BEGIN

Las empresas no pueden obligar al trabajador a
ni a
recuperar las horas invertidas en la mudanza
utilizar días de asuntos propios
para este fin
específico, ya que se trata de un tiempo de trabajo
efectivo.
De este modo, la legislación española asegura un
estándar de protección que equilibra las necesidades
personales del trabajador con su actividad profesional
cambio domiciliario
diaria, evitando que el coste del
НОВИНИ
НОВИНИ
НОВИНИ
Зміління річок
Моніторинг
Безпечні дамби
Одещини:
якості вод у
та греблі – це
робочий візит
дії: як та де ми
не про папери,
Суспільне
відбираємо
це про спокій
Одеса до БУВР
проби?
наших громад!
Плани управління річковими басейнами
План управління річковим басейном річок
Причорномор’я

END
BEGIN

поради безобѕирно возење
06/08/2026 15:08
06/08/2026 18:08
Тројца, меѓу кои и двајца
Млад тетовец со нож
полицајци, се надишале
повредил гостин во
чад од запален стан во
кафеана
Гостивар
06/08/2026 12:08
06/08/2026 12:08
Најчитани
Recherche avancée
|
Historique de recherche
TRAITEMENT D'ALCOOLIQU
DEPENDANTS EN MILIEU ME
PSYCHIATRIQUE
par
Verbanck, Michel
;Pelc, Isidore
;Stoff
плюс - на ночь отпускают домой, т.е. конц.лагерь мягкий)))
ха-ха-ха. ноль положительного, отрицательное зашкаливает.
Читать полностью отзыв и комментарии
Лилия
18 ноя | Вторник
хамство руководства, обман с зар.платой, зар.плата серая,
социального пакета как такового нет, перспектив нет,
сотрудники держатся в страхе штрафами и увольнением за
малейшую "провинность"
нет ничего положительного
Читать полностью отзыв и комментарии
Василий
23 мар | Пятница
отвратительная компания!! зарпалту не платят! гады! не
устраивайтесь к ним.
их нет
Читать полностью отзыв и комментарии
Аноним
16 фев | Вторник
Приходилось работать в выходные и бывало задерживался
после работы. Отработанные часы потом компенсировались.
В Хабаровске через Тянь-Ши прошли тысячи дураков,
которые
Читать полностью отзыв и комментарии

END

WHAT THE EXERCISE ASKS: Format as a JSON list of strings the lines beginning with the one that contains "Las empresas no" and running through the one that contains "Причорномор’я", with one string per line and any blank lines omitted.

SOLUTION:
[
  "Las empresas no pueden obligar al trabajador a",
  "ni a",
  "recuperar las horas invertidas en la mudanza",
  "utilizar días de asuntos propios",
  "para este fin",
  "específico, ya que se trata de un tiempo de trabajo",
  "efectivo.",
  "De este modo, la legislación española asegura un",
  "estándar de protección que equilibra las necesidades",
  "personales del trabajador con su actividad profesional",
  "cambio domiciliario",
  "diaria, evitando que el coste del",
  "НОВИНИ",
  "НОВИНИ",
  "НОВИНИ",
  "Зміління річок",
  "Моніторинг",
  "Безпечні дамби",
  "Одещини:",
  "якості вод у",
  "та греблі – це",
  "робочий візит",
  "дії: як та де ми",
  "не про папери,",
  "Суспільне",
  "відбираємо",
  "це про спокій",
  "Одеса до БУВР",
  "проби?",
  "наших громад!",
  "Плани управління річковими басейнами",
  "План управління річковим басейном річок",
  "Причорномор’я"
]